If we talk about the consequences of the backward whirl, you will notice that it causes poor borehole quality, characterized by ledging, spiraled or over-gauged holes, and a lobed bottom hole pattern. Additionally, it leads to eccentric gauge wear, reduced rate of penetration (ROP), and premature bit failure. Other negative effects include failures in measurement while drilling (MWD), stabilizer blade damage, and non-linear response to changes in revolutions per minute (RPM) & weight on bit (WOB).
Detection Of Lateral Vibrations
Frequencies for lateral vibrations are usually higher than 10 Hz. Direct detection is often difficult, but some MWD tools now have accelerometers oriented for these vibrations and can give a signal to the surface if a certain state of vibration is detected. The rig crew can also contribute by observing the tools pulled out of the hole and spotting typical lateral damage.

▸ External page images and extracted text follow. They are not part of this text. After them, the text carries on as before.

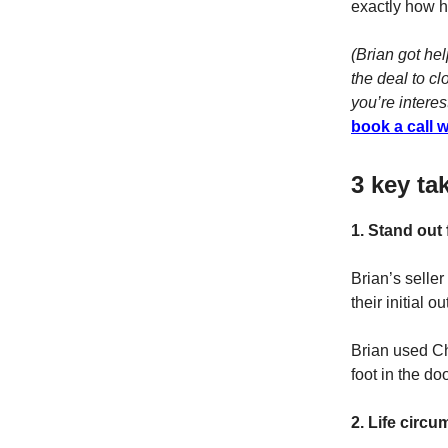
exactly how he
(Brian got he
the deal to c
you’re interes
book a call 
3 key ta
1. Stand out
Brian’s seller
their initial o
Brian used Ch
foot in the doo
2. Life circ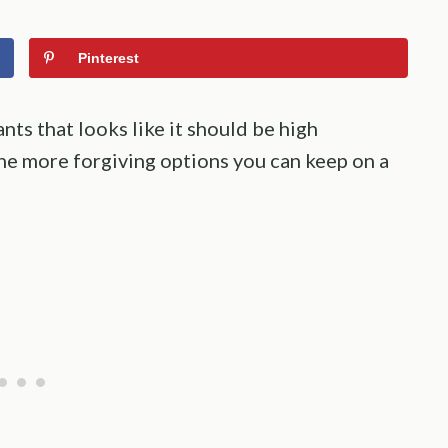
Pinterest
ts that looks like it should be high
he more forgiving options you can keep on a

Corrective measures for lateral vibration are usually some operating parameters change (rotary speed and WOB), calculation and avoidance of resonant frequencies using computer applications, and a Soft Torque rotary drive. The reason for the potentially positive effect of a Soft Torque drive is that the lateral vibrations are usually worse at higher rotary speed; hence, if the peak in the rotary speed is contained, the lateral vibration will be alleviated.
How To Handle The Bit Whirl
- If you suspect a damaging lateral vibration, stop the rotary drive, pull the bit off bottom, and re-start the bit again. Do not return to the same weight on bit or rotary speed.
- Run at a lower weight on bit, and adjust the rotary speed as described above in Axial Vibrations.
- Adjust the individual pump stroke rates so that the mud pumps operate at different stroke rates while keeping the total flow rate unchanged.
How To Act When Facing The BHA Whirl
- Reduce the rotary speed if suspecting a forward BHA whirl.
- If this does not stop the whirl, stop the rotary drive, pull the bit off the bottom, and restart the bit.
- Use a lower rotary speed.
- If suspecting a backward BHA whirl, stop the rotary drive, pull the bit off bottom, and restart the bit with lower RPM.
- Consider treating mud with a lubricant additive if you suspect that the high string torque is causing a backward BHA whirl.
- Follow correct connection procedures (see Section 7).
Coupling Of Drill String Vibration
Identifying and curing drill string vibrations can be complicated by coupling effects. Pump pressure fluctuation, whirl in a curved hole, or MWD pressure pulses can cause axial vibration. When drilling with a downhole motor, there is a coupling between torsional and axial vibrations through the bit, and whirl and torque fluctuations are also coupled.
Finally, if rotary drilling is insufficient in containing vibration problems, downhole motors should be considered as a general solution.